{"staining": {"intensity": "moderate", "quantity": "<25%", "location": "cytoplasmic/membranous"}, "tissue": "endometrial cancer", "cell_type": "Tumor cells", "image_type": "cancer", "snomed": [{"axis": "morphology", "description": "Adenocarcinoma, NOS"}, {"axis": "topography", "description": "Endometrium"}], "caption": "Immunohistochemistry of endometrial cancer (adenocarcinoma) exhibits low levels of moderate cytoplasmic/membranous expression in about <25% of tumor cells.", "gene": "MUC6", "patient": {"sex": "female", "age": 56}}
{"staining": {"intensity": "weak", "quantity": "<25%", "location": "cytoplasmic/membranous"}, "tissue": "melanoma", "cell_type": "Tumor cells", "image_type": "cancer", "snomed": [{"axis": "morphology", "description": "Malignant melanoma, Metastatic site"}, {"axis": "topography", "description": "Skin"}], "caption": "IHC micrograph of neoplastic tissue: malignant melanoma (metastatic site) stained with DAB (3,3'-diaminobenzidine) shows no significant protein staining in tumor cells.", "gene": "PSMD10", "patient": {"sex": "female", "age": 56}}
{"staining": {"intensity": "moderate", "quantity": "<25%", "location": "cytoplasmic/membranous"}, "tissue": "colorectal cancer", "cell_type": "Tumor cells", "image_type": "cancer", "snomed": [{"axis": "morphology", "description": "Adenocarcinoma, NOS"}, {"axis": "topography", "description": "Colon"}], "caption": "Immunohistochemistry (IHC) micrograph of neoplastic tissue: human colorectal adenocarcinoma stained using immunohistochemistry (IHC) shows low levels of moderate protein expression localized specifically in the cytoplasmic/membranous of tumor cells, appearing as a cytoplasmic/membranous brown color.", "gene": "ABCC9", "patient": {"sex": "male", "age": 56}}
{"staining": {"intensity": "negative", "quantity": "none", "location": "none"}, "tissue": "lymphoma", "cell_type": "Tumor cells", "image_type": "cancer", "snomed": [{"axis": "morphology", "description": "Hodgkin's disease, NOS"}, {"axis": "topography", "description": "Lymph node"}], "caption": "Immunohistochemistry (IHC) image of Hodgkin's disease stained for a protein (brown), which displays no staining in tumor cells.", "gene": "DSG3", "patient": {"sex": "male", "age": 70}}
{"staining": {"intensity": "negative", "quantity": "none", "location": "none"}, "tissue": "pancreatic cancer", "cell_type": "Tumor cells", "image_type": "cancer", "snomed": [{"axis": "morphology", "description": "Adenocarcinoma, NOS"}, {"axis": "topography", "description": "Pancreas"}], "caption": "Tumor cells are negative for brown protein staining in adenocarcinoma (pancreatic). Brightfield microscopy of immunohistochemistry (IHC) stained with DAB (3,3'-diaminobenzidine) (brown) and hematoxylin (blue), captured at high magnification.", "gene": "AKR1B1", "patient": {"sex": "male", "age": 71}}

────────────────

◆ Directions ◆
Nothing but the lines from the one with "(IHC) image of" through the end of the data above should be reproduced, each exactly, both ends included.

◆ Solution to the problem ◆
{"staining": {"intensity": "negative", "quantity": "none", "location": "none"}, "tissue": "lymphoma", "cell_type": "Tumor cells", "image_type": "cancer", "snomed": [{"axis": "morphology", "description": "Hodgkin's disease, NOS"}, {"axis": "topography", "description": "Lymph node"}], "caption": "Immunohistochemistry (IHC) image of Hodgkin's disease stained for a protein (brown), which displays no staining in tumor cells.", "gene": "DSG3", "patient": {"sex": "male", "age": 70}}
{"staining": {"intensity": "negative", "quantity": "none", "location": "none"}, "tissue": "pancreatic cancer", "cell_type": "Tumor cells", "image_type": "cancer", "snomed": [{"axis": "morphology", "description": "Adenocarcinoma, NOS"}, {"axis": "topography", "description": "Pancreas"}], "caption": "Tumor cells are negative for brown protein staining in adenocarcinoma (pancreatic). Brightfield microscopy of immunohistochemistry (IHC) stained with DAB (3,3'-diaminobenzidine) (brown) and hematoxylin (blue), captured at high magnification.", "gene": "AKR1B1", "patient": {"sex": "male", "age": 71}}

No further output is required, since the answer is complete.